## TEXTE SOURCE
Vous avez quand même une quasi-nomenclature (qui n’est pas systématisée certes) avec les travaux de l’économie comportementale : framing effect, endowment effect, regret et inversion des préférences, biais de confirmation (dissonance cognitive), erreurs dans l’appréhension des probabilités, etc. Le problème, c’est que certaines catégories sont des erreurs au sens strict du terme (le calcul des probabilités par exemple), d’autres renvoies à des phénomènes d’incohérence (inversion des préférences) mais en soit l’incohérence n’est pas une « erreur », d’autres encore ne sont pas du tout des erreurs mais juste des caractéristiques concernant la manière dont les individus conceptualisent un problème de décision (endowment effect, framing effect). On a souvent tendance de manière abusive à ranger tout ça sous le terme « d’irrationalité », ce qui contribue à obscurcir les choses plutôt qu’ à les clarifier…
@C.H.
Les œuvres de Don Ross ont l’air difficiles à trouver rapidement. Mais vous pouvez peut-être déjà m’ôter d’un doute.
En disant que « l’individu n’est pas un agent au sens de Dennett », qu’entend-il par « individu »? Si c’est le modèle de l’individu qu’utilise la théorie économique « mainstream », c’est assez évident, et pas besoin de lire Don Ross pour ça. Si c’est vous et moi (et lui), c’est plus problématique et je serais en effet curieux de comprendre.
De toute façon, je ne vois pas en quoi ça tendrait à montrer que « l’individualisme méthodologique est faux », du moins tel que défini par Schumpeter, Mises et Popper.
L’individu, c’est vous et moi, tout être constitué de chair et de sang. Ce n’est pas un « modèle » ni même un concept théorique. En revanche, quand on parle « d’agent », il s’agit bien d’un concept théorique. En disant que l’individu n’est pas un agent, Ross veut dire que l’on ne peut considérer que les individus ont les caractéristiques qui permettent de les identifier comme des agents dans le sens de la théorie économique et de Dennett. En revanche, toujours selon Ross, les insectes sont des agents. Pour comprendre pourquoi il considère que l’individualisme méthodologique est faux, il faut voir que Ross (qui publie aussi beaucoup en psychologie) est un grand défenseurs des modèles « multiple selves ».

## CONSIGNES
- a) Citez, dans le texte sur l'individualisme méthodologique, le passage qui va de « Les œuvres de » jusqu'à « curieux de comprendre. ».
- b) Prolongez le texte sur l'individualisme méthodologique à partir de sa dernière phrase.
Les lignes proviennent d'une source différente.

## SEGMENT DE DONNÉES
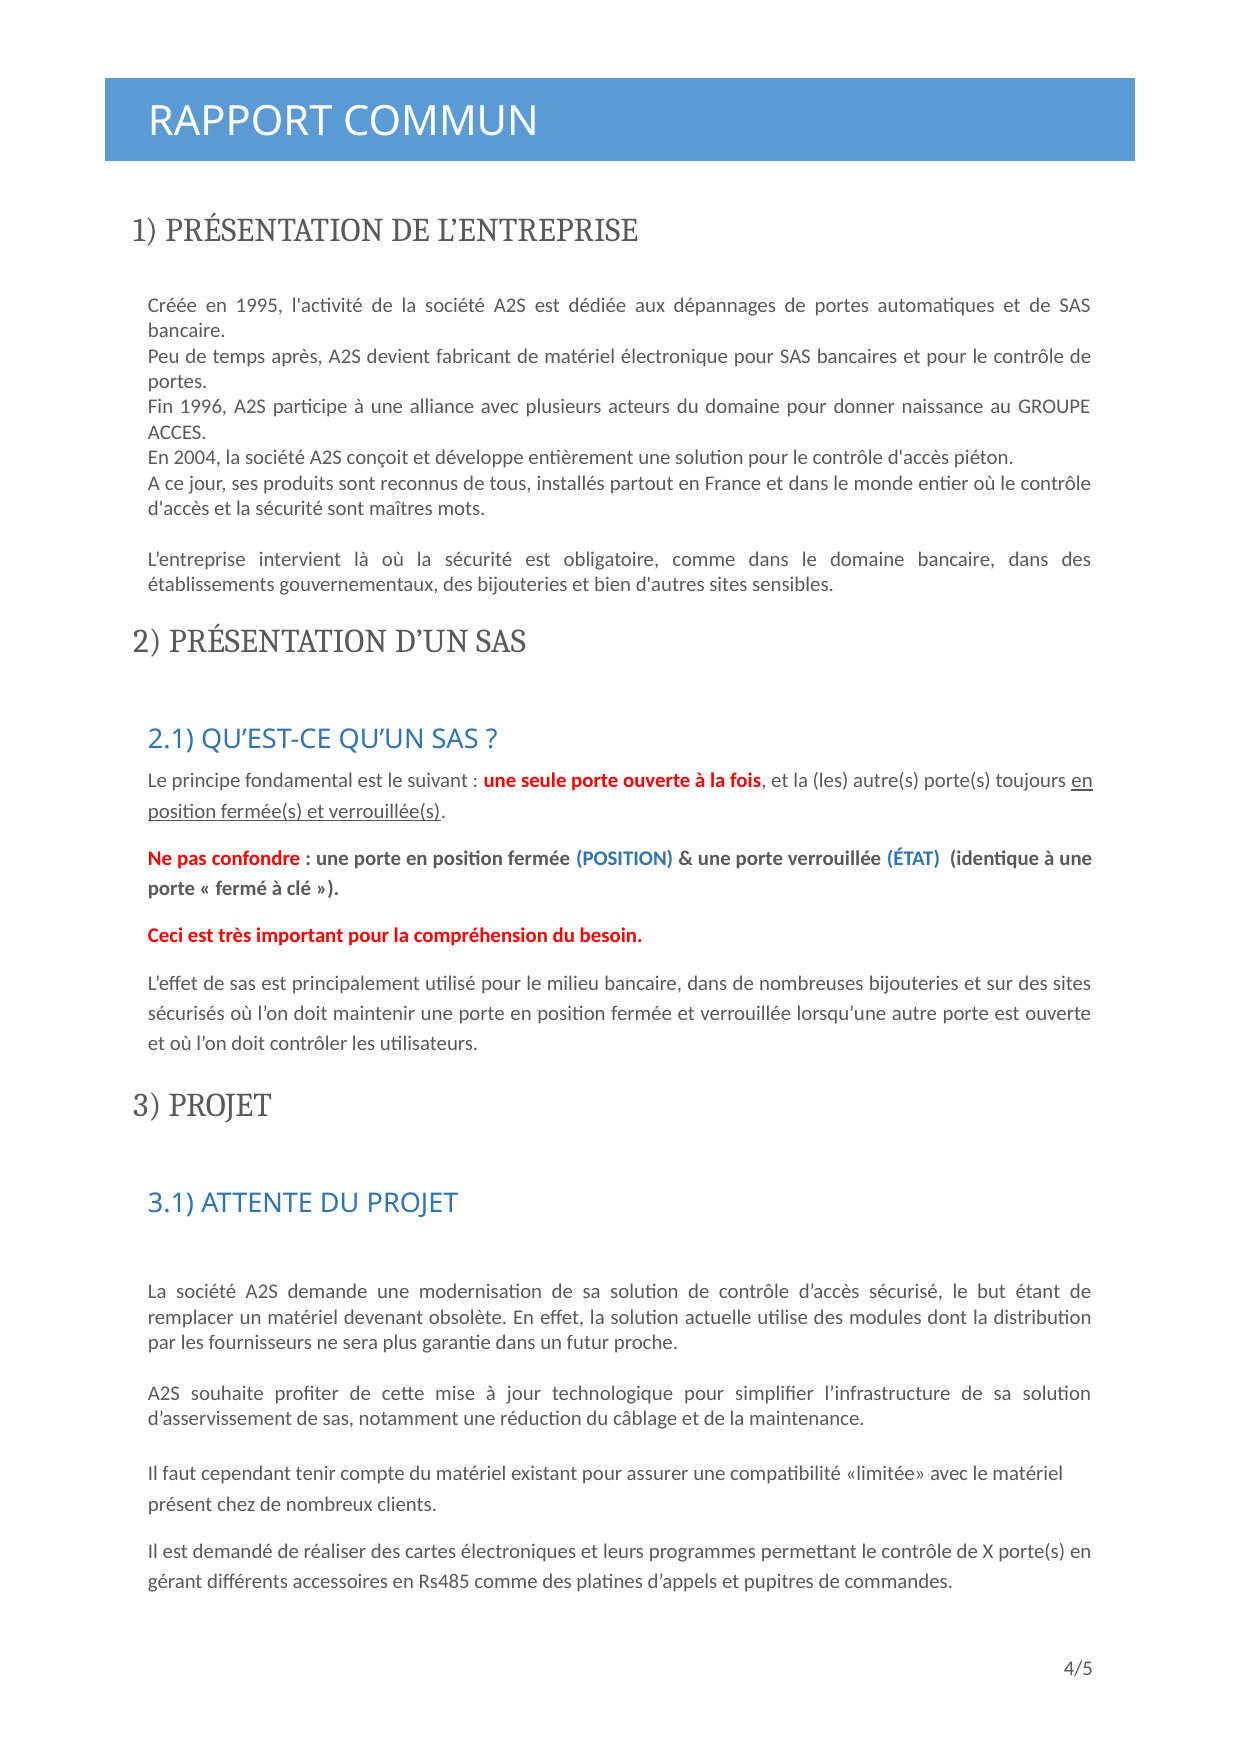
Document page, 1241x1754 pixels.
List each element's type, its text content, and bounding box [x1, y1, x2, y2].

## CORRIGÉ
- a)
Les œuvres de Don Ross ont l’air difficiles à trouver rapidement. Mais vous pouvez peut-être déjà m’ôter d’un doute.
En disant que « l’individu n’est pas un agent au sens de Dennett », qu’entend-il par « individu »? Si c’est le modèle de l’individu qu’utilise la théorie économique « mainstream », c’est assez évident, et pas besoin de lire Don Ross pour ça. Si c’est vous et moi (et lui), c’est plus problématique et je serais en effet curieux de comprendre.

- b)
Vous pouvez trouver de nombreux article de Ross ici :
http://uct.academia.edu/DonRoss/Papers
A lire aussi, cette critique des thèses de Ross (et notamment sa critique de l’individualisme méthodologique) par Maurice Lagueux :
Cliquer pour accéder à 1-1-art-2.pdf
OK Merci.
J’ai particulièrement apprécié cet article de Ross (un peu longuet quand même):
http://uct.academia.edu/DonRoss/Papers/176131/Economic_theory_anti-economics_and_political_ideology
Par ailleurs, si j’ai bien compris l’article de Lagueux, la critique de l’IM par Ross part du constat que l’individu « de chair et de sang » n’a pas des préférences stables et donc n’est pas conforme au modèle de l’agent économique (orthodoxe). Moi j’en conclus que ce modèle n’est pas une représentation adéquate de l’individu, mais je ne résumerais pas ça en disant « l’individu n’est pas un agent ».
autrement dit, c’est une critique du modèle (orthodoxe) de l’agent, à laquelle échappe d’ailleurs le modèle « autrichien », mais aucunement une critique de l’IM, qui reste tout aussi valable si on admet que le comportement de l’individu s’explique à son tour par la coexistence en lui de « multiple selves »
A la relecture, la thèse de Ross « l’individu n’est pas un agent » n’est pas si paradoxale que ça.
Il définit son champ de réflexion comme « la pratique dominante des économistes contemporains », et c’est ça sa définition de l’économie. Il se place ainsi dans une tradition récente qui définit l’économie par ses méthodes, alors que la tradition majoritaire (Say, Mill, Marshall, Robbins, etc…) définit l’économie par ses objectifs. Les deux sont légitimes, mais comme il s’agit de deux choses a priori différentes il vaudrait mieux utiliser deux mots différents. Sinon, on s’expose à l’erreur logique qui consiste à attribuer à l’une les propriétés de l’autre sous prétexte qu’on utilise le même mot pour les désigner.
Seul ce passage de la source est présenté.